=== ÜBUNGSTEXT ===
++++++++++

|
Wir blicken auf ein Jahr zurück, das angereichert war mit den vielfältigsten Gedenktagen und Jubiläen. Und so mag es nicht verwundern, wenn der eine oder andere sich abwenden möchte mit dem Bemerken: Schon wieder Erinnerungen und Jubiläen wir leben doch im Heute; was interessieren da schon längst verstorbene Menschen oder Ereignisse, die sich vor einer langen Reihe von Jahren ereignet haben? Gewiß, das Heute und der Blick in die Zukunft scheinen gerade in unserer Zeit prägend. Doch sind die Leistungen der vor uns Lebenden, seien sie auch noch so gering, nicht aus unserer Welt wegzudenken bunte Mosaiksteine und -steinchen, die erst das Ganze ausmachen.
Wie groß die Leistungen sind, die Menschen aus dem Osten des alten Reiches hervorgebracht haben, wird immer wieder deutlich, betrachtet man die "runden" Gedenktage eines Jahres, vor allem aber, was hinter den nüchternen Daten steckt Leben und Wirken von Männern und Frauen, die, sei es als Schriftsteller oder Künstler, sei es als Wissenschaftler, etwas hinterlassen haben, das unsere Welt bereichert, bunter macht.
Auch 1996 steht wieder eine stattliche Zahlenreihe auf dem Terminkalender unmöglich, alle Daten an dieser Stelle auch nur zu erwähnen. Wir werden jedoch in bewährter Weise im Laufe des Jahres immer wieder einmal den einen oder anderen Gedenktag herausgreifen und näher auf Leben und Wirken des zu Ehrenden eingehen.
Den Anfang macht am 19. Januar der vor 175 Jahren in Neidenburg geborene Historiker und Schriftsteller Ferdinand Gregorovius; er starb vor 105 Jahren am 1. Mai in München und hinterließ viele Reisebeschreibungen sowie die Geschichte der Städte Rom und Athen im Mittelalter. Ebenfalls im Januar wurde ein anderer Ostpreuße geboren, der sich als Schriftsteller und als Komponist einen Namen gemacht hat: E.T.A. Hoffmann, geboren am 24. Januar 1776 in Königsberg. Dort wirkte einst als Dirigierender Bürgermeister ein Mann, der vor 255 Jahren in Gerdauen das Licht der Welt erblickte (31. Januar): Theodor Gottlieb von Hippel der Ältere; er starb vor 200 Jahren am 23. April und hinterließ neben einer umfangreichen Bibliothek auch eine Reihe von schriftstellerischen Arbeiten, die er als "typischer Vertreter des ausklingenden aufgeklärten Jahrhunderts" verfaßt hatte.

++++++++++

=== QUELLENMATERIAL ===
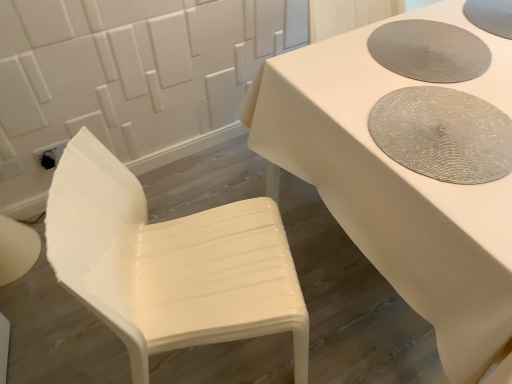
I want to click on free point to the left of textured gray mat at upper right, which is the 3th manhole cover in top-to-bottom order, so click(334, 104).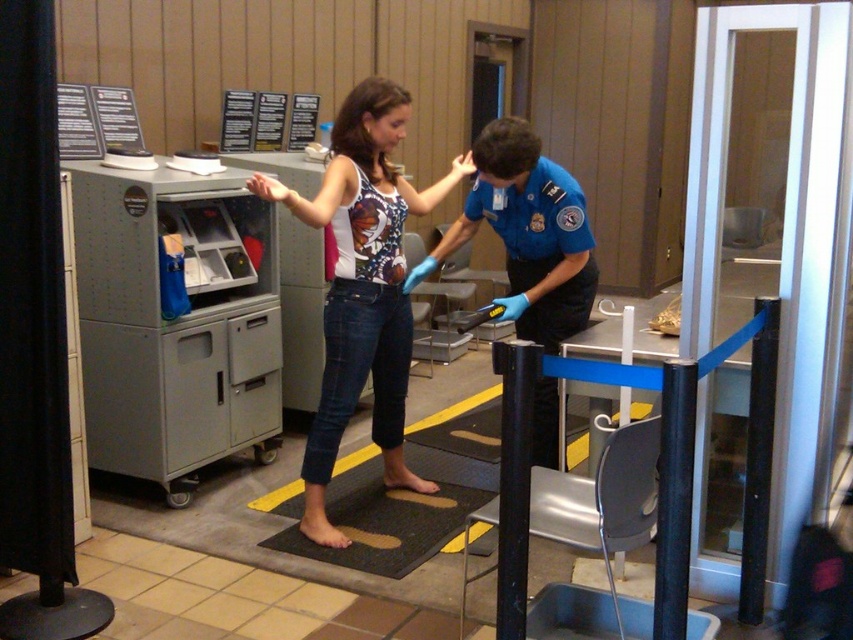
In the scene shown: Is matte white tank top at center shorter than blue uniform at center?

Incorrect, matte white tank top at center's height does not fall short of blue uniform at center's.

Between point (314, 492) and point (447, 248), which one is positioned behind?

Positioned behind is point (447, 248).

Locate an element on the screen. matte white tank top at center is located at coordinates (363, 285).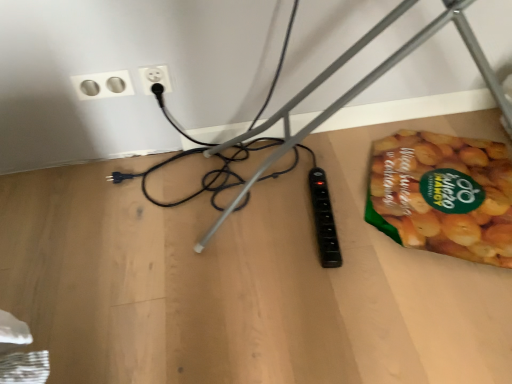
Where is `free point in front of green matte snack packet at lower right`? free point in front of green matte snack packet at lower right is located at coordinates (426, 317).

++++++++++

=== DAS MATERIAL ERKUNDEN ===
**A.** Schreiben Sie aus dem Text über die Gedenktage den Abschnitt von „Auch 1996 steht“ bis „zu Ehrenden eingehen.“ wortgetreu ab.
**B.** Beantworten Sie anhand des Textes über die Gedenktage:
(i) In welcher Stadt wurde Ferdinand Gregorovius geboren?
(ii) An welchem Tag und in welchem Jahr wurde E.T.A. Hoffmann geboren?
(iii) Welches Amt hatte Theodor Gottlieb von Hippel der Ältere in Königsberg inne?

=== ERGEBNISSE DER ÜBUNG ===
**A.**
Auch 1996 steht wieder eine stattliche Zahlenreihe auf dem Terminkalender unmöglich, alle Daten an dieser Stelle auch nur zu erwähnen. Wir werden jedoch in bewährter Weise im Laufe des Jahres immer wieder einmal den einen oder anderen Gedenktag herausgreifen und näher auf Leben und Wirken des zu Ehrenden eingehen.

**B.**
(i) In Neidenburg.
(ii) Am 24. Januar 1776.
(iii) Er war Dirigierender Bürgermeister.